You may be unwilling to buy a used car because you suspect the last owner found out the car was a lemon. You may treat a car you rented with a little less care than you would use on your own car. a. Both examples primarily illustrate adverse selection. b. Both examples primarily illustrate moral hazard. c. The first example primarily illustrates adverse selection; the second primarily illustrates moral hazard. d. The first example primarily illustrates moral hazard; the second primarily illustrates adverse selection.

The first example primarily illustrates adverse selection; the second primarily illustrates moral hazard.

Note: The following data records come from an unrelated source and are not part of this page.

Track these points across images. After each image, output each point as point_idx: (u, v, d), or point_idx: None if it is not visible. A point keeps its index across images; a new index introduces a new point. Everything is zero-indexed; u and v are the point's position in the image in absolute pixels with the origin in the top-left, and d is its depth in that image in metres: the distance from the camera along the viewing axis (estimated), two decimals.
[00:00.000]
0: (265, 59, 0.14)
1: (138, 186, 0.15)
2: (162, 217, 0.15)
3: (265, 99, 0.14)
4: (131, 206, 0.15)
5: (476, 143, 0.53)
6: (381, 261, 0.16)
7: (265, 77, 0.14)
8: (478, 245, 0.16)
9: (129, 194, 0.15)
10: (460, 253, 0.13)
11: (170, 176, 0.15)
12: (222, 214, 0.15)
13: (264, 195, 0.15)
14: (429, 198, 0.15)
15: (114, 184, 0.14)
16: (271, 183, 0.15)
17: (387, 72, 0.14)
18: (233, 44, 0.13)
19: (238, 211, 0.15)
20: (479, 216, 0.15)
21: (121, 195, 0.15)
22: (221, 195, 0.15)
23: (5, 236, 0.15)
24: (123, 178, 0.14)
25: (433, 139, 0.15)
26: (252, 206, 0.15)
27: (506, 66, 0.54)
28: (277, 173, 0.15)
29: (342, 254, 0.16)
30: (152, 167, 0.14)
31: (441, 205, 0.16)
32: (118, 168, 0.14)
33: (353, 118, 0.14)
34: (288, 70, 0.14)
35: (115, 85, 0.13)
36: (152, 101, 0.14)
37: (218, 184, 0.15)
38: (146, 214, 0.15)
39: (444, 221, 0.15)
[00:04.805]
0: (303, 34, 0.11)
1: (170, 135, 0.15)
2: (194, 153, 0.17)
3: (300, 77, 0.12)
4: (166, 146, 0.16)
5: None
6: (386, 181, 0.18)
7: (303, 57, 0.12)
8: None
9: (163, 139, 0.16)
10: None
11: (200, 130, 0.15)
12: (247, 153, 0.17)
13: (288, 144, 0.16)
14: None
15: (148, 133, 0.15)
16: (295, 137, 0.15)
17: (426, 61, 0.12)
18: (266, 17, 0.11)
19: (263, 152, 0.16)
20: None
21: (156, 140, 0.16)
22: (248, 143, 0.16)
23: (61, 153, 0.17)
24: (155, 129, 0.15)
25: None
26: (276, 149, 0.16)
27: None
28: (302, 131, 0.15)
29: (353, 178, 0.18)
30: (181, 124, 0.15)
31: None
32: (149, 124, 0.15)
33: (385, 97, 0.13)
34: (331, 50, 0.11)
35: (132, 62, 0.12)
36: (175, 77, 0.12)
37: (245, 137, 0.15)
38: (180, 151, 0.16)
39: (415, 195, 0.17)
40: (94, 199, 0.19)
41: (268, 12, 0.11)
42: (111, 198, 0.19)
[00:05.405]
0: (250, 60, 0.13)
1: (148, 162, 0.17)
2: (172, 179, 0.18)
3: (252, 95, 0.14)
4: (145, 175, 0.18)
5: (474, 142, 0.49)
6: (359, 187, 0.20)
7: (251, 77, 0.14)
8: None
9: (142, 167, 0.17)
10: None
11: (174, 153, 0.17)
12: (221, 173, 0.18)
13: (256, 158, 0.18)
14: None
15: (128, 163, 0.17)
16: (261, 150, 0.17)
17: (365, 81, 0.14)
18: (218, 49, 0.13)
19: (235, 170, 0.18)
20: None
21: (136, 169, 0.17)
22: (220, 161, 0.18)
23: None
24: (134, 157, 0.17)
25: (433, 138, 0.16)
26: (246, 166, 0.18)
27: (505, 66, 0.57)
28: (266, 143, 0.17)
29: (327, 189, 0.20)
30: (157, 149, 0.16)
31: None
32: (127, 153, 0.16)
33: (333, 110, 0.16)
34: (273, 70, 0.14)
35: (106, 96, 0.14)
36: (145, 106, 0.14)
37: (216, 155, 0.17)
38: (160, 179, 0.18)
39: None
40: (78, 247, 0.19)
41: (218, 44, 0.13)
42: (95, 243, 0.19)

According to the efficient markets hypothesis, the number of people who think a stock is overvalued exactly balances the number of people who think a stock is undervalued. a. True b. False

True

Which of the following is correct? a. Risk-averse people will not hold stock. b. Diversification cannot reduce firm-specific risk. c. The larger the percentage of stock in a portfolio, the greater the risk, but the greater the average return. d. Stock prices are determined by fundamental analysis rather than by supply and demand.

The larger the percentage of stock in a portfolio, the greater the risk, but the greater the average return

5. As the number of stocks in a person's portfolio increases, a. the risk of the portfolio increases, as indicated by the increasing value of the standard deviation of the portfolio. b. the risk of the portfolio increases, as indicated by the decreasing value of the standard deviation of the portfolio. c. the risk of the portfolio decreases, as indicated by the increasing value of the standard deviation of the portfolio. d. the risk of the portfolio decreases, as indicated by the decreasing value of the standard deviation of the portfolio.

The risk of the portfolio decreases, as indicated by the decreasing value of the standard deviation of the portfolio

A risk-averse person has a. a utility function whose slope gets flatter as wealth rises. This means they have increasing marginal utility of wealth. b. a utility function whose slope gets flatter as wealth rises. This means they have diminishing marginal utility of wealth. c. a utility function whose slope gets steeper as wealth rises. This means they have increasing marginal utility of wealth. d. a utility function whose slope gets steeper as wealth rises. This means they have diminishing utility of wealth.

a utility function whose slope gets flatter as wealth rises. This means they have diminishing marginal utility of wealth.